Harvard itself rates its students on Academics from 1 through 4. The overwhelming majority of admits will have ratings of 1 or 2. Approximately 39% of the applicant pool has these credentials.

See here: https://github.com/tyleransom/SFFAvHarvard-Docs/blob/master/TrialExhibits/D730.pdf

What I see, among some on CC, is a certainty holistic is rigged. For some who back off a bit, so do I. Do adcoms really need to understand regression theory? That’s the test?

As it is, too many don’t try to understand more about a TT college’s wants. Calling it a crapshoot or relying heavily on the lawsuit can cloud things, including the openness to learing more. And, yes, from my perspective, I see the vast percent of kids who seem to wing their apps. They have the stats, founded some club or make money in some venture and think that’s the “it.” Unfortunately, this seems to leave them in the lurch. Not because holistic is rigged, but because they stop short. (I can give examples.)

The 750 comes direct from experience. Sure, some have lower totals (not that it’s totals that matter for a tippy top- it’s the individual scores. Or ACT sub scores.) But do you really want to tell ordinary average excellent, unhooked kids that they just have to hit a 1460? Are you doing them some service? You want to praise them and imply that they’re the whole deal?

Meanwhile, a small percent of those who make it past first cut get anywhere in the subsequent readings. And this is holistic, not hierarchical, not as simlpe as stats, some club titles, hours of service. Qualitative. Not a public vote, but the adcoms for that college deciding. Try to learn more. You can learn from the colleges- with an open mind.

Selectivity or admit rates aren’t that meaningful without these numbers. Wish all colleges would release these numbers voluntarily.

It is a deliberate decision not to release the data. So those without the special hooks ALDC/URM likely do need a 750+ in each test, but the substantial portion of the class which is hooked brings the average down to 730 or so.

-=-=-=-=-

## [WORK INSTRUCTION A]
Can you set down the stretch of the Harvard admissions post from "It is a deliberate" through "to 730 or so.", word for word?
## [WORK INSTRUCTION B]
How would the Harvard admissions post go on from its last sentence? Write the next part.

(Stored data entries)
-=-=-=-=-

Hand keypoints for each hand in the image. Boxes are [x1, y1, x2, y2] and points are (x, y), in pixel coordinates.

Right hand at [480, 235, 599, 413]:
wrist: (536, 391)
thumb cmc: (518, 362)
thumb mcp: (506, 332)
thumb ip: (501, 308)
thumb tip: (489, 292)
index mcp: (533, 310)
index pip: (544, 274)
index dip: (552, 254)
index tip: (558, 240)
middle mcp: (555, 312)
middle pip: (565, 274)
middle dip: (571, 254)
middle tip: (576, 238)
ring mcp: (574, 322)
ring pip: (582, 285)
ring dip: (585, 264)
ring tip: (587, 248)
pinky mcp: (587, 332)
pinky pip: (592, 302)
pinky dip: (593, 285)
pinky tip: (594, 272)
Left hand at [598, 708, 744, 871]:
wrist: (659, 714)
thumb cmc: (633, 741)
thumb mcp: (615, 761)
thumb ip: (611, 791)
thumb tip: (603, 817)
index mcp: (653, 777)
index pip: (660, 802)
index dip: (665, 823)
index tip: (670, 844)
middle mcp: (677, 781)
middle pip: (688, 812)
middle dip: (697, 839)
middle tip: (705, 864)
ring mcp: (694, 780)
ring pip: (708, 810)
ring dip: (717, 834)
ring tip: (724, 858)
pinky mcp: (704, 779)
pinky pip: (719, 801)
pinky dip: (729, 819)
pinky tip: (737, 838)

-=-=-=-=-

## [RESPONSE BOX A]
It is a deliberate decision not to release the data. So those without the special hooks ALDC/URM likely do need a 750+ in each test, but the substantial portion of the class which is hooked brings the average down to 730 or so.

## [RESPONSE BOX B]
Only if they want to publicly dismiss the work of economists who spell out all of their data sources and methodology. And swear to the accuracy of their work through affidavits.

It is not meaningful to dismiss something that is not understood.

I’d love examples. Not because I have kids applying to college (BTDT - I’m done), but you do make alot of vague pronouncements about needing to “know what it takes” and there are never really examples other than “achievement in the context of your high school isn’t enough”.

@dropbox77177 , the linked source in post #12 provides averages for applicants, not admitted or matriculating students. There are a good number of delusional “lottery” applicants. Admitted students averages are higher which you can eyeball by the CDS. When my kids were applying, we focused on trying to hit the midpoint of the 25th and 75th percentiles as their “hurdle” after which the admission decision was going to be driven by something else. They took the ACT’s so their target was a 34.

If you want to dive into admitted student objective stats, see Tables 6 and 7 which segments the subgroups by Academic Index deciles which is a measurement of GPA and test scores (SAT,ACT,SAT2). The discussion here is mostly contained in Section 3.3.3 starting on p 21.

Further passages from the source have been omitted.